WHAT YOU HAVE TO DO: The lines to copy are those with "padding" in them. Pull each one from the entries below.
+++ GIVEN DATA +++
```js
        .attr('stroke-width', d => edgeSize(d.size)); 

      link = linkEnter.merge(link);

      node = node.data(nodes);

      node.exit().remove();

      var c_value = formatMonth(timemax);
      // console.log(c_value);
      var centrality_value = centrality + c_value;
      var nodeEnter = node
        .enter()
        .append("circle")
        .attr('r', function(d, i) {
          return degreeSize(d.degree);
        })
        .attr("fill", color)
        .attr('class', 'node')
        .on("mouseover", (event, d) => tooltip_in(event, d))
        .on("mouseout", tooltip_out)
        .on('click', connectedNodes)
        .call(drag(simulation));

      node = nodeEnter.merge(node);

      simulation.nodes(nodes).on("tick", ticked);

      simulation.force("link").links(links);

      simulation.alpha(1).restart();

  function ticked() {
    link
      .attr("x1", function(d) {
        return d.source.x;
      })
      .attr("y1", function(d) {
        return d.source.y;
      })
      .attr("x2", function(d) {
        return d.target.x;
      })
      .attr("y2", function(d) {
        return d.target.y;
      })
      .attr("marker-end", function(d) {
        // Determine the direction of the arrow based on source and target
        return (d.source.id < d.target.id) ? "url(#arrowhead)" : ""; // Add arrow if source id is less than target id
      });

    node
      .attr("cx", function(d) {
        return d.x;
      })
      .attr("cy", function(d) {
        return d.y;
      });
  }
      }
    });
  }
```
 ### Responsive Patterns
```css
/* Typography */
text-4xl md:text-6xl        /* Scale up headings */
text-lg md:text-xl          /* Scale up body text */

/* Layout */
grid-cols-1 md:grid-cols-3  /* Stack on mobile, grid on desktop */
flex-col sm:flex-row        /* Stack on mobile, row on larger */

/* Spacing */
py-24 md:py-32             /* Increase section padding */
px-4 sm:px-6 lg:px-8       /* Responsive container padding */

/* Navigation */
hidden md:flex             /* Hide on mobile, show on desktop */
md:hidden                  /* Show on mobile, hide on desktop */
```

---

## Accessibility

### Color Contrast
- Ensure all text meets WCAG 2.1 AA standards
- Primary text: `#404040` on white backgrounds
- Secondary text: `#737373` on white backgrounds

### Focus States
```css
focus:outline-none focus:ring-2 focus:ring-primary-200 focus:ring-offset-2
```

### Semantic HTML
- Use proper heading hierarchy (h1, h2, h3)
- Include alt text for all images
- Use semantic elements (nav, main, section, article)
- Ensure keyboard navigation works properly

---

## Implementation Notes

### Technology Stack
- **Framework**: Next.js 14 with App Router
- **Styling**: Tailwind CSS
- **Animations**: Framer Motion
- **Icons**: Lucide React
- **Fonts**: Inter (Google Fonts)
+++
EXERCISE ANSWER:
py-24 md:py-32             /* Increase section padding */
px-4 sm:px-6 lg:px-8       /* Responsive container padding */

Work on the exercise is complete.